Do you think it’s time to IMPROVE your home? People and families change over time. Certain needs and wants evolve. As children grow, often both they and the parents feel a need for separate spaces to watch TV, game or just hang out. That might mean a need for a great room addition or a finished basement. Families also enjoy entertaining friends which often creates a desire for a bigger, nicer kitchen and possibly an inviting outdoor living space. Families expand with additional children or other family members joining them. This might require bedroom additions, a master suite addition or an in-law suite.
Projects like these are tens of thousands of dollars. Larger projects or multiple projects often well exceed one hundred thousand dollars. Now you must enter the following considerations:
- Do we have the cash? Should we liquidate some of our assets? Should we seek a renovation loan?
- Will we be over improving our home and pricing ourselves out of the neighborhood?
- How long do we plan on staying here?
Faced with these questions, one should also consider whether to MOVE instead. That would mean doing all the minor repairs that the house needs and many cosmetic updates so that it will show well when listed for sale. De-cluttering and staging are almost always a suggestion of professional realtors.
While readying to sell your home, you will be seeking for possible homes to purchase that have the size and features that your family needs and desires. The fiscal math is not as simple as sell for “x” and then buy for “y.” Here are other expenses that may need to be factored into your financial equation:
- Real estate fees
- Lawyer fees
- Closing costs
- Professional services such as a home inspector and title insurance
- Moving expenses
- Possible need for new/more furniture and decorating
After that, there are some other unknown variables:
What are the neighbors like?
- Friends for the kids?
When you’re not sure which to do, you should consult with professionals. MOVE or IMPROVE in NJ is compromised of realtors and project designers that work together with families faced with these same options. The process is similar to the HGTV show “Love It or List It” only tailored to the real world where the decision needs to be made up front and not at the end of a major renovation at the end of an episode.
Because of emotional ties and pride, most homeowners believe their home is worth more than it actually is. Knowing this, sadly and unprofessionally, all too many real estate agents prey upon that belief.
The value of a home is what a willing and able buyer is prepared to pay for it.
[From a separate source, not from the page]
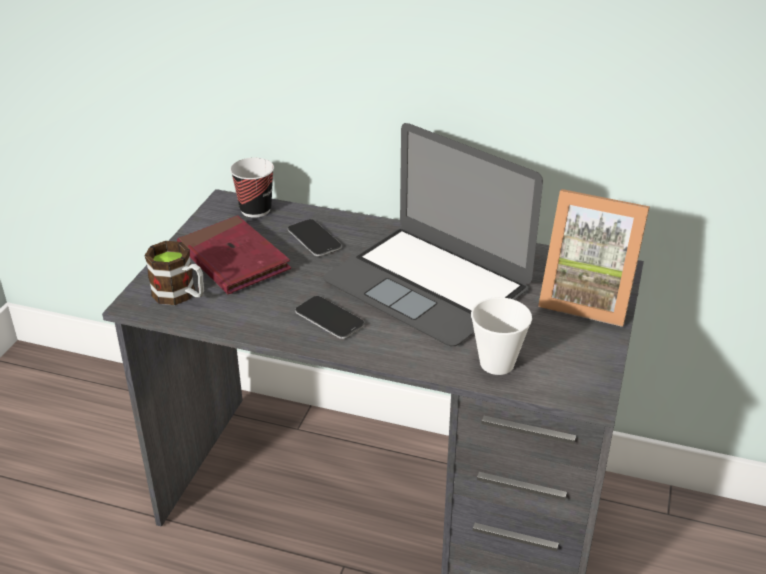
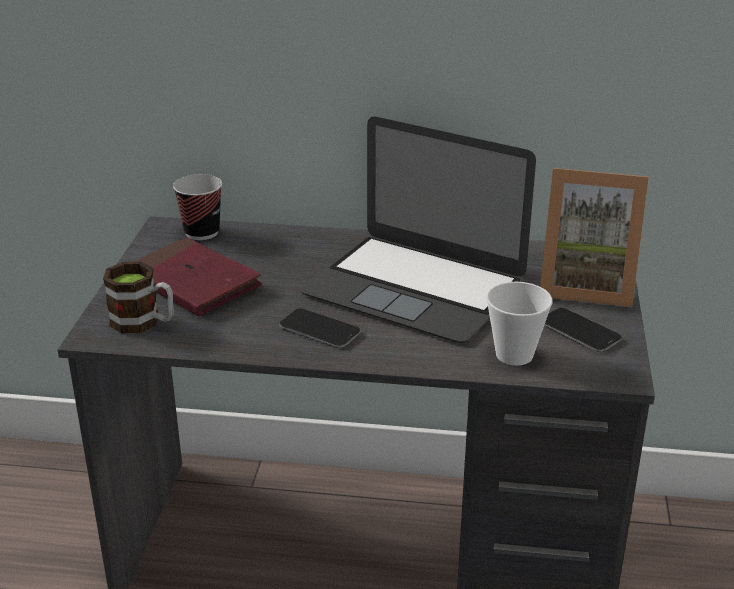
camera: 10 degrees left, 5 degrees down
phone [288,219,342,257] -> phone moved to [544,308,622,352]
The best way to predict this dollar amount is to research the “comps.” That is the comparable homes that have sold over the past six months in the neighborhood. Plus and minus adjustments do have to be made for different features and conditions. This baseline creates a very good reference as far as how much to list a home for sale. This process is called a Market Analysis.
If priced correctly, a newly listed home in a town’s median home value range should sell within the first 30 days on the market. If there are no offers or just low ones in the first 30-90 days the correct strategy is often to make a price reduction.
Some realtors, on a listing appointment, will suggest that a higher price than proper market analysis will forecast. Homeowners will think that means more money in their pockets when their home sells. So they select this particular realtor with high hopes. Then, after the home doesn’t garner any interest and offers at that price point, the realtor suggests a price drop, most likely down to the correct market price. The once optimistic, unsuspecting homeowner might think that they own lost 30 plus days. In fact, they very well may have lost out to the best buyers in that crucial window of opportunity causing their home to sit much longer than expected, unsold on the market. Through the listing agreement, you will now be obligated to stay with this agent for months, losing both time and money.
A realtor that suggests you drop your home’s listing price by $30,000 may only be losing out $500 +/- in commission while you are losing thousands. But as this article suggests, an over-inflated home listing price merely gives owners hopes of extra money in their pocket. The reality is that it can cause a greater loss of time and money over and above the difference of the zealous listing amount and the correct marketing listing.
Be smart. Do your homework. Work with a professional realtor that has a proven track record that they can easily illustrate to you. Hire someone that you trust and feel comfortable with knowing they will have your family’s best interest first and foremost.